● **TASK BRIEF**: Identify every line in the records below that contains the word "Silkscreen", and reproduce each one.

● **DATA SUPPLIED**:
-- Opening Marker --
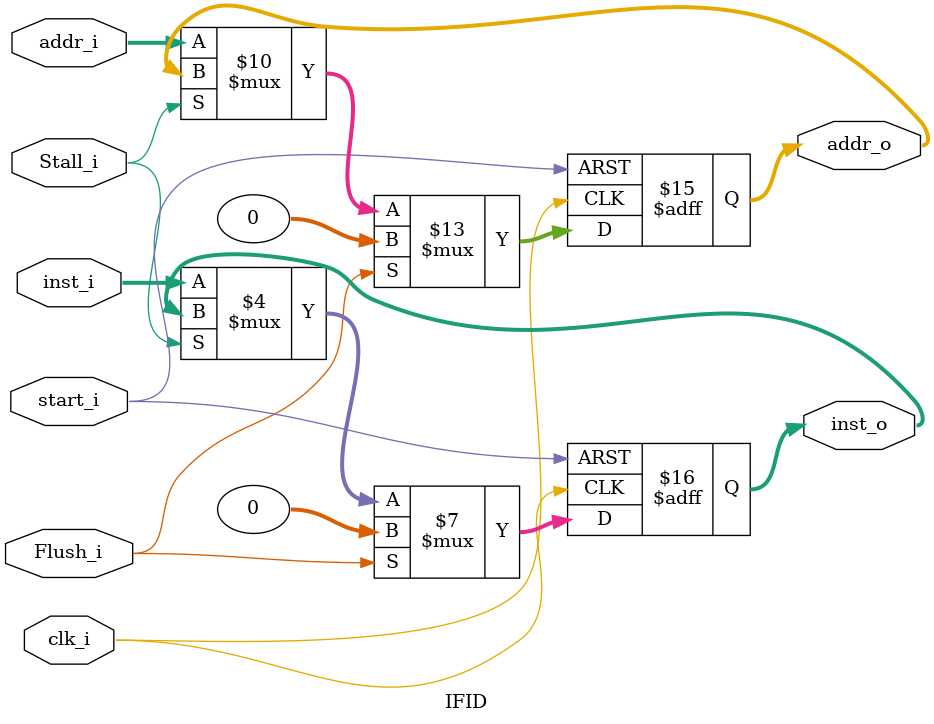
<source format=v>
module IFID (
    clk_i,
    start_i,
    addr_i,
    inst_i,
    Stall_i,
    Flush_i,
    addr_o,
    inst_o
);

input clk_i, start_i;
input Stall_i, Flush_i;
input [31:0] addr_i, inst_i;
output [31:0] addr_o, inst_o;
reg [31:0] addr_o, inst_o;

always @ ( posedge clk_i or negedge start_i) begin
  if (start_i == 0) begin
    addr_o <= 0;
    inst_o <= 0;
  end
  else if (Flush_i) begin
    addr_o <= 0;
    inst_o <= 0;
  end
  else begin
    if (Stall_i) begin //stall
        addr_o <= addr_o;
        inst_o <= inst_o;
    end
    else begin
        addr_o <= addr_i;
        inst_o <= inst_i;
    end
  end
end
endmodule
</source>
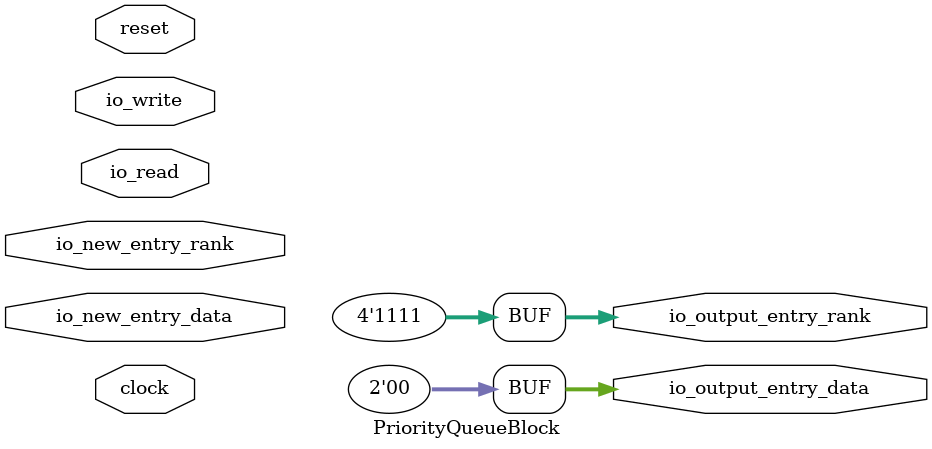
<source format=sv>
module PriorityQueueBlock(	// src/main/scala/SystolicArray/SystolicArrayPQ.scala:78:7
  input        clock,	// src/main/scala/SystolicArray/SystolicArrayPQ.scala:78:7
               reset,	// src/main/scala/SystolicArray/SystolicArrayPQ.scala:78:7
               io_read,	// src/main/scala/SystolicArray/SystolicArrayPQ.scala:84:16
               io_write,	// src/main/scala/SystolicArray/SystolicArrayPQ.scala:84:16
  input  [1:0] io_new_entry_data,	// src/main/scala/SystolicArray/SystolicArrayPQ.scala:84:16
  input  [3:0] io_new_entry_rank,	// src/main/scala/SystolicArray/SystolicArrayPQ.scala:84:16
  output [1:0] io_output_entry_data,	// src/main/scala/SystolicArray/SystolicArrayPQ.scala:84:16
  output [3:0] io_output_entry_rank	// src/main/scala/SystolicArray/SystolicArrayPQ.scala:84:16
);

  assign io_output_entry_data = 2'h0;	// src/main/scala/SystolicArray/SystolicArrayPQ.scala:78:7, :99:40
  assign io_output_entry_rank = 4'hF;	// src/main/scala/SystolicArray/SystolicArrayPQ.scala:78:7, :99:40
endmodule


</source>
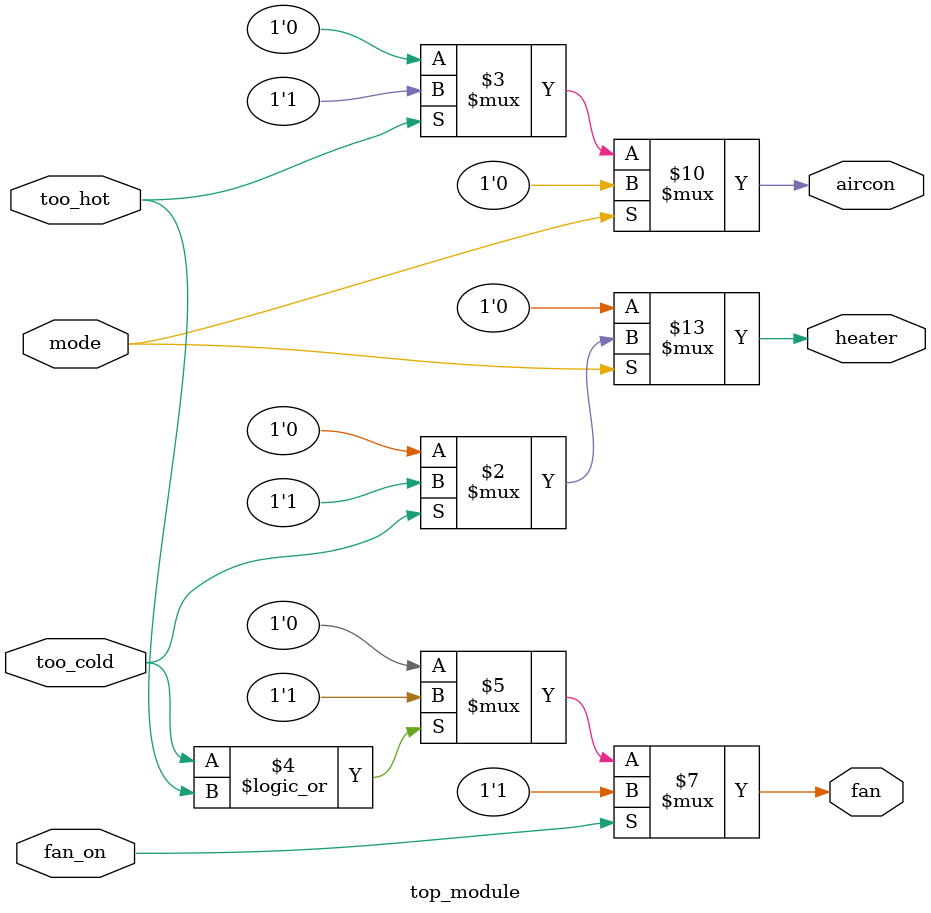
<source format=sv>
module top_module(
    input mode,
    input too_cold,
    input too_hot,
    input fan_on,
    output reg heater,
    output reg aircon,
    output reg fan
);

    always@(mode, too_cold, too_hot, fan_on) begin
        if (mode) begin
            heater = (too_cold) ? 1'b1 : 1'b0;
            aircon = 1'b0;
        end else begin
            heater = 1'b0;
            aircon = (too_hot) ? 1'b1 : 1'b0;
        end
        
        if (fan_on) begin
            fan = 1'b1;
        end else begin
            fan = (too_cold || too_hot) ? 1'b1 : 1'b0;
        end
    end

endmodule

</source>
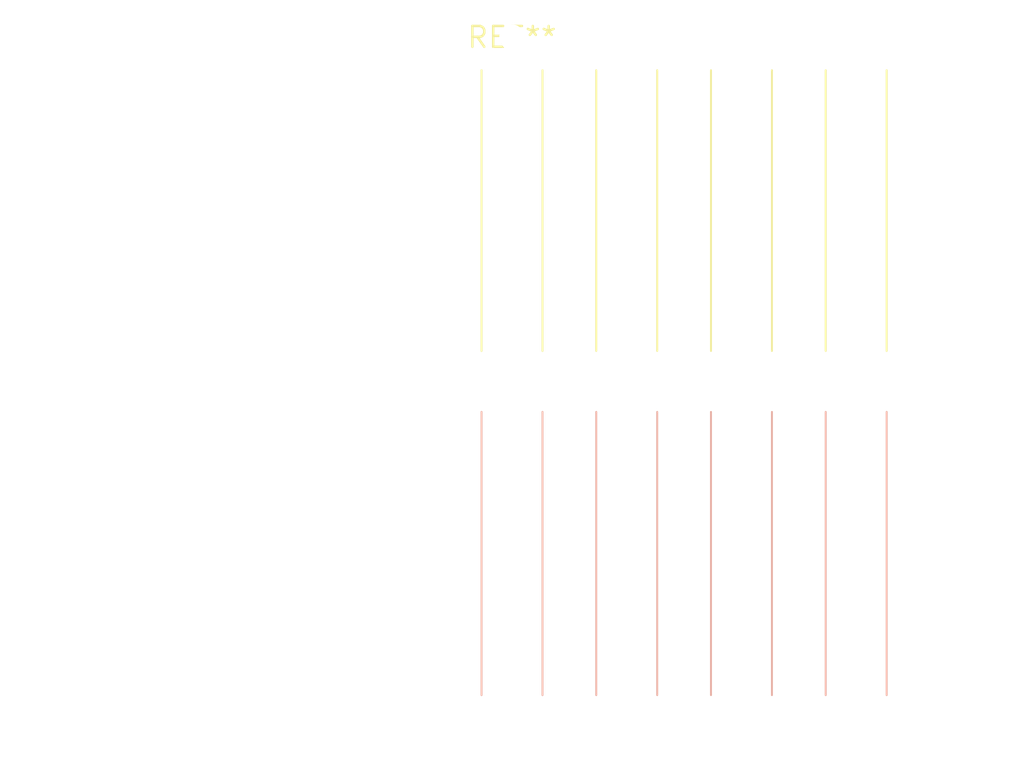
<source format=kicad_pcb>
(kicad_pcb (version 20240108) (generator pcbnew)

  (general
    (thickness 1.6)
  )

  (paper "A4")
  (layers
    (0 "F.Cu" signal)
    (31 "B.Cu" signal)
    (32 "B.Adhes" user "B.Adhesive")
    (33 "F.Adhes" user "F.Adhesive")
    (34 "B.Paste" user)
    (35 "F.Paste" user)
    (36 "B.SilkS" user "B.Silkscreen")
    (37 "F.SilkS" user "F.Silkscreen")
    (38 "B.Mask" user)
    (39 "F.Mask" user)
    (40 "Dwgs.User" user "User.Drawings")
    (41 "Cmts.User" user "User.Comments")
    (42 "Eco1.User" user "User.Eco1")
    (43 "Eco2.User" user "User.Eco2")
    (44 "Edge.Cuts" user)
    (45 "Margin" user)
    (46 "B.CrtYd" user "B.Courtyard")
    (47 "F.CrtYd" user "F.Courtyard")
    (48 "B.Fab" user)
    (49 "F.Fab" user)
    (50 "User.1" user)
    (51 "User.2" user)
    (52 "User.3" user)
    (53 "User.4" user)
    (54 "User.5" user)
    (55 "User.6" user)
    (56 "User.7" user)
    (57 "User.8" user)
    (58 "User.9" user)
  )

  (setup
    (pad_to_mask_clearance 0)
    (pcbplotparams
      (layerselection 0x00010fc_ffffffff)
      (plot_on_all_layers_selection 0x0000000_00000000)
      (disableapertmacros false)
      (usegerberextensions false)
      (usegerberattributes false)
      (usegerberadvancedattributes false)
      (creategerberjobfile false)
      (dashed_line_dash_ratio 12.000000)
      (dashed_line_gap_ratio 3.000000)
      (svgprecision 4)
      (plotframeref false)
      (viasonmask false)
      (mode 1)
      (useauxorigin false)
      (hpglpennumber 1)
      (hpglpenspeed 20)
      (hpglpendiameter 15.000000)
      (dxfpolygonmode false)
      (dxfimperialunits false)
      (dxfusepcbnewfont false)
      (psnegative false)
      (psa4output false)
      (plotreference false)
      (plotvalue false)
      (plotinvisibletext false)
      (sketchpadsonfab false)
      (subtractmaskfromsilk false)
      (outputformat 1)
      (mirror false)
      (drillshape 1)
      (scaleselection 1)
      (outputdirectory "")
    )
  )

  (net 0 "")

  (footprint "SolderWire-0.75sqmm_1x04_P7mm_D1.25mm_OD3.5mm_Relief2x" (layer "F.Cu") (at 0 0))

)

</source>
-- Closing Marker --
● **FINISHED TASK**:
    (36 "B.SilkS" user "B.Silkscreen")
    (37 "F.SilkS" user "F.Silkscreen")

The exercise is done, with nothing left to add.